AI: a misnamed, yet important technological advance?
Is AI akin to a pulsing brain in a jar of fluid, as sometimes depicted in Sci-fi B-movies from many decades ago: outwardly impressive, scary, and, unless thwarted, destined to rule the world?
In reality, AI is each of mundane and exciting: as determined from one's perspective.
I suggest that the strengths and weaknesses of AI are most easily grasped by comparison with a much simpler tool of empirical modelling, which remains in wide use. I refer to multiple linear regression, this is an extension of the simple linear regression dating back to at least the 19th century. The advent of increasingly easy means to do arithmetic led to multiple linear regression's use (and misuse) in many academic disciplines, and in commerce.
In essence, from a set of data representing numbers and categories a 'best fitting' linear combination of the recorded variables ('independent variables') as predictors of a variable of particular interest ('dependent variable') is obtained. 'Fit' is commonly decided using 'least squares'.
An example is studying the relationship between the onset of dementia (independent variable) and hypothesised predictive (or potentially 'confounding') variables such as age, sex, educational attainment level, occupationally defined social class, and categories of ethnicity. This study may have the intent of elucidating causal relationships. In the hands of a competent researcher, various combinations of independent variables (perhaps interactions among them too) will be explored; the selection of the final model from which inferences will be drawn is not delegated to the encompassing software.
Alternatively, motivation for the study may be to inform decisions over the allocation of health and social care services to populations of varying structures. Utility of this model depends upon faith in its overall ability to predict need for financing services: insight regarding causal relationships of particular independent variables to the outcome is not sought.
Key points for consideration when comparison to AI is made are as follows.
1. For either motivation for study, variables of plausible relevance are decided by the investigators. Depending upon the reason for a study, values of variables can be sought either from routinely collected aggregate sets of data, or by interrogating individuals drawn from the population by random sampling.
2. Depending upon the face-validity and how well the gathered data represent the 'population of data' from which they are drawn, the influence of chance upon the magnitudes of resulting model coefficients may be adduced e.g. constructing confidence intervals.
3. Model coefficients are weights attached to the independent variables.
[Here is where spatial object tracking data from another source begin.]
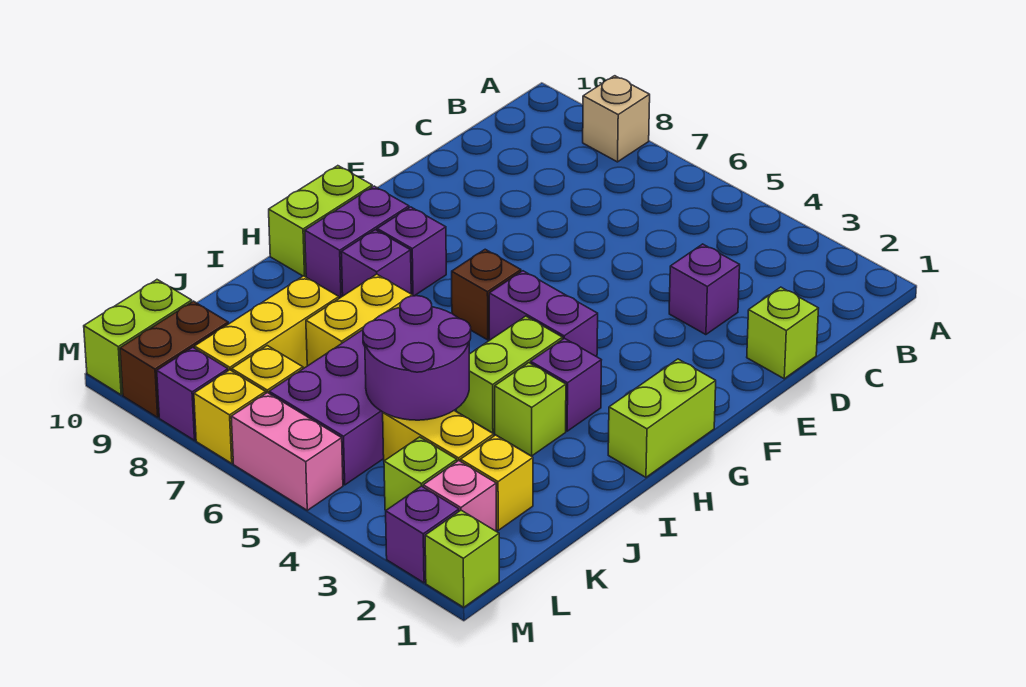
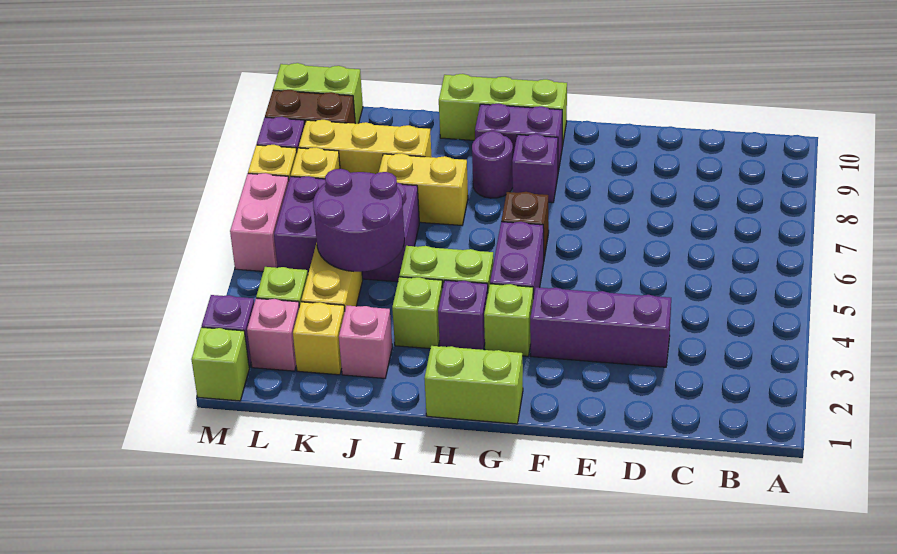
tan 1x1 brick [583,76,650,162] -> none
lime 1x1 brick [747,287,819,379] -> lime 1x1 brick moved to [484,284,533,356]
purple 1x1 brick [669,244,740,335] -> purple 1x3 brick [530,287,671,367]
lime 1x2 brick [269,166,372,276] -> lime 1x3 brick [439,74,567,146]
purple 1x1 brick [341,230,411,296] -> purple 1x1 round brick [472,131,513,198]
none -> pink 1x1 brick [339,306,392,378]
This is explicitly so when the variables are standardised to a common scale.
4. Correlation and regression techniques cannot establish causal relationships. Carefully conducted, these may suggest patterns worthy of further investigation by appropriate study designs.
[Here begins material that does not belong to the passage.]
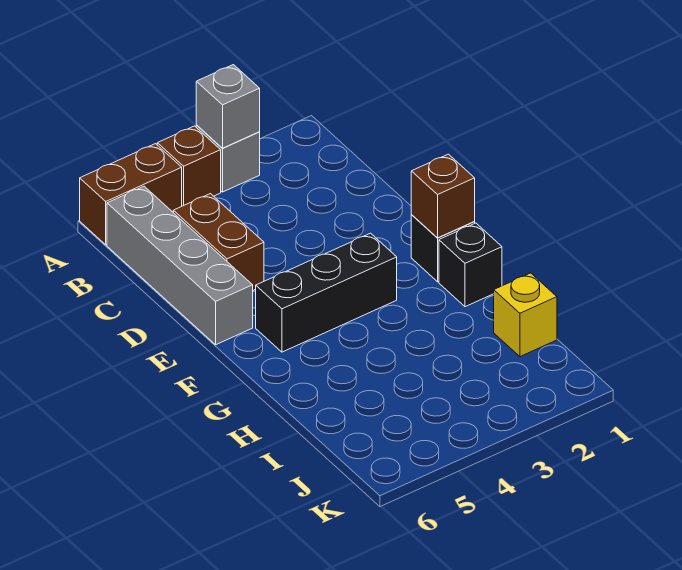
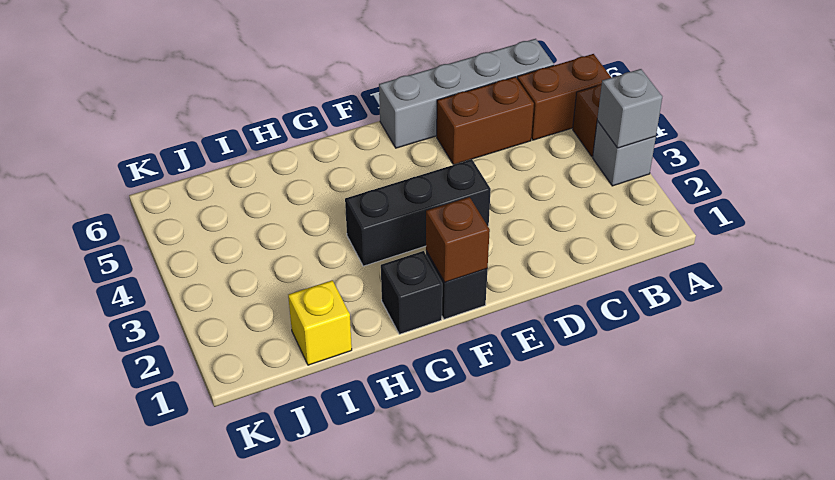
brown 1x2 brick [80,144,182,245] -> brown 1x2 brick turned to [517,54,612,140]
black 1x3 brick [256,233,397,352] -> black 1x3 brick turned to [345,159,491,266]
5. Studies intending to identify the possibility, and magnitude, of causal relationships take place within a theoretical context adopted by the researchers.
6. The calculations made by regression analysis software are simple to understand, and for a given set of data exactly reproducible.
AI technology is problematic in the following respects.
1. At present, it is hard (impossible?) to make an AI produce its chain of reasoning other than when drawing abstract logical and mathematical inferences according to a predefined calculus. In fact, special purpose software, for running in the conventional manner, appears able to achieve the same.
2. Current AI configurations don't discriminate on the basis of the provenance of information used to determine their internal model weightings.
3. Related to the above-mentioned, AI 'training' based upon general Internet 'content', and throwing in books, and music, lacks rationale beyond 'the more, the better'. Training differs greatly from mentored instruction provided to children; AIs do not mimic curiosity, neither does training for a general purpose, rather than covering a specific domain of knowledge/application, involve human judgement over the relative merits of information sources. 'Rubbish in, rubbish out' is an apt description.
4. Just as naively used regression analysis produces nonsense, so does AI. For example, university students across a range of disciplines are shown how to use statistical software packages such as SPSS; these resources are well-constructed, and invaluable in the right hands; however, an inadequately taught or supervised student may choose inappropriate analysis options, and may place undue emphasis on particular resulting statistics e.g. significance tests. These failings are identifiable by competent instructors: the nature of faulty decisions is evident. Wrongness emanating from an AI will remain opaque unless the AI's assertions are contradicted by its interlocutor's prior knowledge. How the AI strayed from reasonable summation of knowledge and deductions therefrom may never be known.
Despite grounds for strong reservations, AI technology is amazing and may offer much more in the right hands. Its capacity for interacting using human language is truly impressive, this despite reservations, exemplified in the paper quoted from in the Register report, over what epistemological status AI merits.
AI appears to complement and advance pre-existing techniques for image manipulation. Swathes of activity by business (e.g. film making) look set for fascinating development.
The 'hype', misunderstanding, and potential for nefarious purposes, already is evident, but that can be true for any innovation.